TASK TO COMPLETE | In the material below, find each line that contains the word "Kosten" and copy it.

SOURCE INFORMATION |

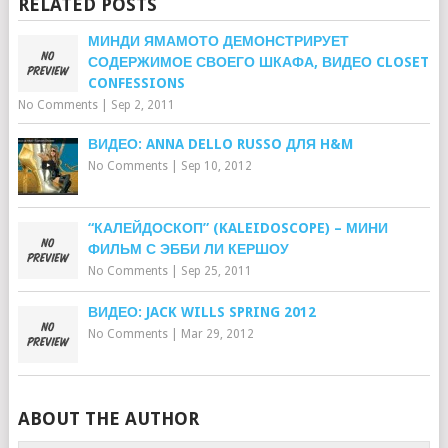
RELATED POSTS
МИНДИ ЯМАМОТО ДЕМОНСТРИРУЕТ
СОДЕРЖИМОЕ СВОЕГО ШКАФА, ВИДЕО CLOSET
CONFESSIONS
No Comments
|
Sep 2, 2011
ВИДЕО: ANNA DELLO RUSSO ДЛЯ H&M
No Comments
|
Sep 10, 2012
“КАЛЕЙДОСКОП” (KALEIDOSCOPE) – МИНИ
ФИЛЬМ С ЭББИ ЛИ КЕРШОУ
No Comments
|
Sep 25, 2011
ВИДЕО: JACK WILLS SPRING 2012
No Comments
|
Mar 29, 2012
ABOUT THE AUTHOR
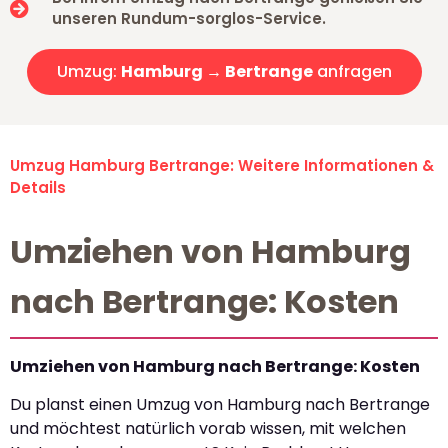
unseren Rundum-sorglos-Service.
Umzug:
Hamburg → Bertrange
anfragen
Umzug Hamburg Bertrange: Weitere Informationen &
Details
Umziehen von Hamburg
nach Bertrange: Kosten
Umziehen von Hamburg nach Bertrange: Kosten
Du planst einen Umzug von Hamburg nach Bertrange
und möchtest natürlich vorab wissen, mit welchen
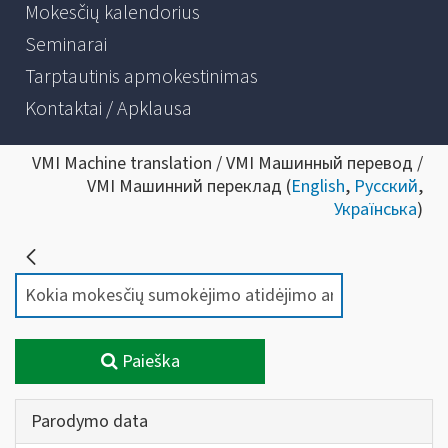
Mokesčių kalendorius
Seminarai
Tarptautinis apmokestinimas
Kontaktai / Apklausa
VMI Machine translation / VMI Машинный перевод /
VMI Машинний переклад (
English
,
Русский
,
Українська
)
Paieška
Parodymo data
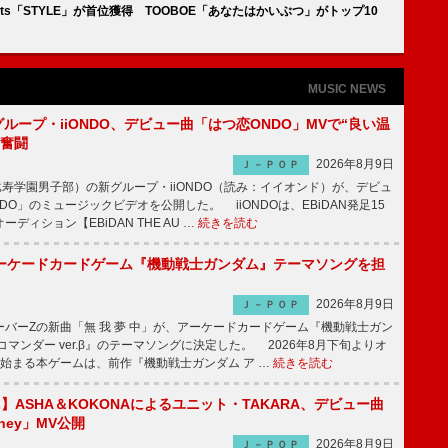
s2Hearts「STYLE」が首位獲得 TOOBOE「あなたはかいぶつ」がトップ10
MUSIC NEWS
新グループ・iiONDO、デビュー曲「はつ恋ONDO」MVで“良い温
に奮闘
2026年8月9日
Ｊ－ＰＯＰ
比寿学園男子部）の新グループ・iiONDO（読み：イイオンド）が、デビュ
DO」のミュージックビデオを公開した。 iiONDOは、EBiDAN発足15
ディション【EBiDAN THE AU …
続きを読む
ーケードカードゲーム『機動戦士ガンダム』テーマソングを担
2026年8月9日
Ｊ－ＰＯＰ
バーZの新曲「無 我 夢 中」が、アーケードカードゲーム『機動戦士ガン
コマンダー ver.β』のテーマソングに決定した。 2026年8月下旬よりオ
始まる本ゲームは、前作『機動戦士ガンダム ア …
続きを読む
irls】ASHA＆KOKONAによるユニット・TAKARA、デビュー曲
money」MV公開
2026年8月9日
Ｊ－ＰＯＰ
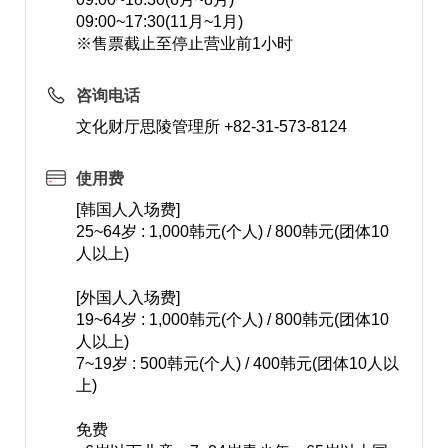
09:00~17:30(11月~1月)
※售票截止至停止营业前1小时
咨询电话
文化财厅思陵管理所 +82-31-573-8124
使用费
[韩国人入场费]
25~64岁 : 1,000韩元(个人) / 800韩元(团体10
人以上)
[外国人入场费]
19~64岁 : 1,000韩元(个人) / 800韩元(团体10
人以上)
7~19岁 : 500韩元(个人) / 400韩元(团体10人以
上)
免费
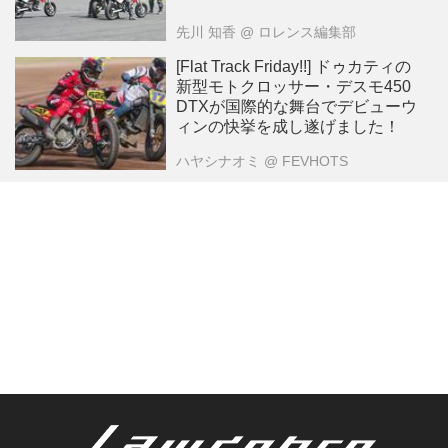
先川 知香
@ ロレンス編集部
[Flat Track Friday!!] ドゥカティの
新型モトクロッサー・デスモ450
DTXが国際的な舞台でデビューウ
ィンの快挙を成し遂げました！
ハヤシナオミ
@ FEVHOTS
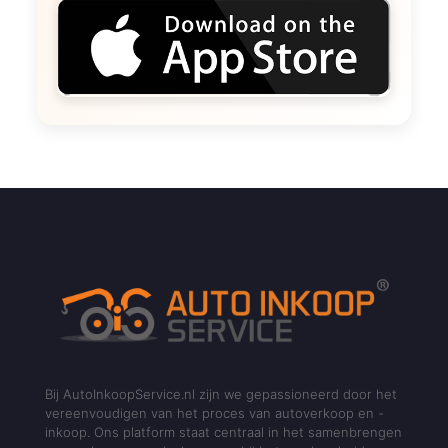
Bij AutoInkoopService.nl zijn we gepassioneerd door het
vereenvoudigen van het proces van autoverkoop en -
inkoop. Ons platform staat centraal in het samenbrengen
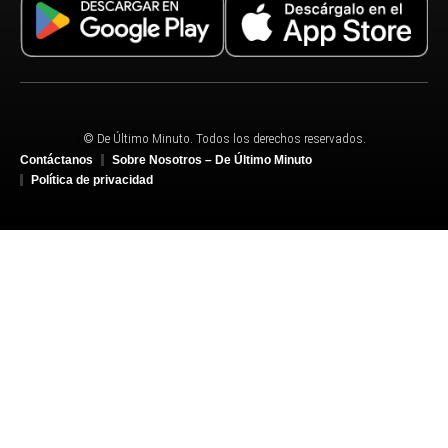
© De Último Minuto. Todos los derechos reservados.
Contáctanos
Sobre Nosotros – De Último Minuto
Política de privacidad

ANSWER BOX |
nach Bertrange: Kosten
Umziehen von Hamburg nach Bertrange: Kosten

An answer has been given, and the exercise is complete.